Your task
Please look for the string "worn" below and report every line in which it occurs.

Source material

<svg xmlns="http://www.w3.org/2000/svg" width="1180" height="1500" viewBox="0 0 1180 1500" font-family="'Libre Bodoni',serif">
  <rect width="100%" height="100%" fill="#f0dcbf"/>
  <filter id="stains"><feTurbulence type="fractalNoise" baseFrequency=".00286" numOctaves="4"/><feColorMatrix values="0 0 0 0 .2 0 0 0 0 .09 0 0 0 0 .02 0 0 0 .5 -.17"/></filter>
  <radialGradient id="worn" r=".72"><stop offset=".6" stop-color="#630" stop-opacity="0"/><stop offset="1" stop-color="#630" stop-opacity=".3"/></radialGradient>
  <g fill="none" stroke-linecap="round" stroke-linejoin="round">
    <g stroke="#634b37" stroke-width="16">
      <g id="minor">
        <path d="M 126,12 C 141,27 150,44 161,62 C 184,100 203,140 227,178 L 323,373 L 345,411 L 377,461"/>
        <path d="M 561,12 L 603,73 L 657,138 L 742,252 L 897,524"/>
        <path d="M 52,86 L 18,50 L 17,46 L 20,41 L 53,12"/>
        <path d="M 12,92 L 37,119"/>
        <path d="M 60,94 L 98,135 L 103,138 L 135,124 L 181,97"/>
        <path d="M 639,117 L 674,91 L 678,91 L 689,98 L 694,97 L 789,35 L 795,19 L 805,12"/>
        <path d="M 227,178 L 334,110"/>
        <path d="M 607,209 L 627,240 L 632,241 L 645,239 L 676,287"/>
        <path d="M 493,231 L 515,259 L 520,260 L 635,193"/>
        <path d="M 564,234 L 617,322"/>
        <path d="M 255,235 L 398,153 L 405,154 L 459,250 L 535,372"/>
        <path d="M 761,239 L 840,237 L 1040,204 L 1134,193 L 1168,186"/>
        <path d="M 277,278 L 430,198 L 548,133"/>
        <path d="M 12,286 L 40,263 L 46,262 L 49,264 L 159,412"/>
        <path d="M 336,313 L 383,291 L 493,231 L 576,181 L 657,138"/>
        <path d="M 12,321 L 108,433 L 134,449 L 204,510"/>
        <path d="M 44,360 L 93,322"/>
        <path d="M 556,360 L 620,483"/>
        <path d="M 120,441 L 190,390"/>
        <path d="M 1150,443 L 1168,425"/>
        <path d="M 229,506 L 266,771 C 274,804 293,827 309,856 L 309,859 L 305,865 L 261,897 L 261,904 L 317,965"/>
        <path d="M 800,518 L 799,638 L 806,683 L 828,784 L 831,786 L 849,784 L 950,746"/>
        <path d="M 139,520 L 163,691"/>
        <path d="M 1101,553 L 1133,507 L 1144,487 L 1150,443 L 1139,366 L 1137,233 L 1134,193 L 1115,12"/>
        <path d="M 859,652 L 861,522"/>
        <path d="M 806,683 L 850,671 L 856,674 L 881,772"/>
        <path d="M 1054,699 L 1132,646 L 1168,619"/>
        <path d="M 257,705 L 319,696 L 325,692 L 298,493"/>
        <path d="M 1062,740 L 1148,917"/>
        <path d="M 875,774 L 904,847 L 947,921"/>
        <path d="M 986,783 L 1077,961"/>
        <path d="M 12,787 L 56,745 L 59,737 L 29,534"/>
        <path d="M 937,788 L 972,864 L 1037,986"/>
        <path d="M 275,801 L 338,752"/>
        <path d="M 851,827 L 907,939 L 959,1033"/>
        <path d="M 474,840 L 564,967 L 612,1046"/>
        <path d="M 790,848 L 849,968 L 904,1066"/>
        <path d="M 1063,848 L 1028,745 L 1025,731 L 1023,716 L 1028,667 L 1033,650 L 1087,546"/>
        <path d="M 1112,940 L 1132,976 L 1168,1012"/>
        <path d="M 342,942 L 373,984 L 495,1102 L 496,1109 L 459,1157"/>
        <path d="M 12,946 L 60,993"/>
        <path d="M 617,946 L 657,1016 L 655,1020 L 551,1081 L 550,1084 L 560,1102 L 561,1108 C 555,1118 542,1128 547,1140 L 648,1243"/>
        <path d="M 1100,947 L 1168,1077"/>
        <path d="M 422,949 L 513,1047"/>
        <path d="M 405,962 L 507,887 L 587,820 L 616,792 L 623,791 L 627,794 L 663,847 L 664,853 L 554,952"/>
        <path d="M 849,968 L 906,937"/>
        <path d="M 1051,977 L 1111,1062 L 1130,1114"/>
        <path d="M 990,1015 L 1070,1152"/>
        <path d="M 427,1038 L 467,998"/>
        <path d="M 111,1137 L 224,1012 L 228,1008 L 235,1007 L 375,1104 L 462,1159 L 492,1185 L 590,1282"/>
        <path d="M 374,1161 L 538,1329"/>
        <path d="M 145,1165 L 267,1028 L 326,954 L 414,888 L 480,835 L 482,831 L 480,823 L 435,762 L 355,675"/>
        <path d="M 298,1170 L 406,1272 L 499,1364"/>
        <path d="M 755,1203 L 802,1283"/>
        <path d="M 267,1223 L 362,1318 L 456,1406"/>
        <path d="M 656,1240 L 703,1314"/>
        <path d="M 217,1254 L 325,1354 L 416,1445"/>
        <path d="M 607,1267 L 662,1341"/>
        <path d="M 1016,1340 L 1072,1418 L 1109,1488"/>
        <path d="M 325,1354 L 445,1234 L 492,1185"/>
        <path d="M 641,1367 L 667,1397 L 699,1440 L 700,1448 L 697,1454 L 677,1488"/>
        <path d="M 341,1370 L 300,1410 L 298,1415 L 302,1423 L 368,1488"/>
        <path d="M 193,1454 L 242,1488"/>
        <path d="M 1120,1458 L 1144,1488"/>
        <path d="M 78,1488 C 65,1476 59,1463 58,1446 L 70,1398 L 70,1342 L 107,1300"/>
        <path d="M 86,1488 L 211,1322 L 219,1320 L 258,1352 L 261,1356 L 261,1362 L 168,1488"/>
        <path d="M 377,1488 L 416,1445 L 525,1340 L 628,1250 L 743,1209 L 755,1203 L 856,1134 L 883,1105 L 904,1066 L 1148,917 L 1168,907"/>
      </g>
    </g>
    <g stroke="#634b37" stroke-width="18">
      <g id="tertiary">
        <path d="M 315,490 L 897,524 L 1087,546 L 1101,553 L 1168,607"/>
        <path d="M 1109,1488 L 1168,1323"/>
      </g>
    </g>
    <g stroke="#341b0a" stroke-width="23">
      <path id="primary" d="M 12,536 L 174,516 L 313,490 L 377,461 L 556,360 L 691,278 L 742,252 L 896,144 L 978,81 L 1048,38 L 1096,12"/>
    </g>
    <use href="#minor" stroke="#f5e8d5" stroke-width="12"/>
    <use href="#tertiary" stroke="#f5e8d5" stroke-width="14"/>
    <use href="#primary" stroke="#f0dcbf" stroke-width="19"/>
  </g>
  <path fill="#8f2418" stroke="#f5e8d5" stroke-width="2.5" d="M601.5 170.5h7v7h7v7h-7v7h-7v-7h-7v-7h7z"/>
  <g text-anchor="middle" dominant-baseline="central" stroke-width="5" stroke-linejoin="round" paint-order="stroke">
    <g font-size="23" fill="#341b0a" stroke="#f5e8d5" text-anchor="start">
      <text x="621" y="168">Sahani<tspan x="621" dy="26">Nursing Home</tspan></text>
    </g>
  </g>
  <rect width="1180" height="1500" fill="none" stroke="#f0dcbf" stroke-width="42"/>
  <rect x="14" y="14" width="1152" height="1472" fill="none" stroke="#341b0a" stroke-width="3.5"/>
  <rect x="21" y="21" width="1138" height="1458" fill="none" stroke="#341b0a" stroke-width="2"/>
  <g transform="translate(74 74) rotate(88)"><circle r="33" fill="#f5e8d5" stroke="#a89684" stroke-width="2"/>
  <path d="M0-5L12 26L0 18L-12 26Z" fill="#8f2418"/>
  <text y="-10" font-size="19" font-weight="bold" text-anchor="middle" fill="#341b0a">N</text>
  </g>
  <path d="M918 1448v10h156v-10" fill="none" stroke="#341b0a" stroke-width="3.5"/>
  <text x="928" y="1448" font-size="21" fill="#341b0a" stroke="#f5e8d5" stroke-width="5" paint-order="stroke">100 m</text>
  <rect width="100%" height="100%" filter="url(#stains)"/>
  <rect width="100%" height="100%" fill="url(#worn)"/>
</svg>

Task output
  <radialGradient id="worn" r=".72"><stop offset=".6" stop-color="#630" stop-opacity="0"/><stop offset="1" stop-color="#630" stop-opacity=".3"/></radialGradient>
  <rect width="100%" height="100%" fill="url(#worn)"/>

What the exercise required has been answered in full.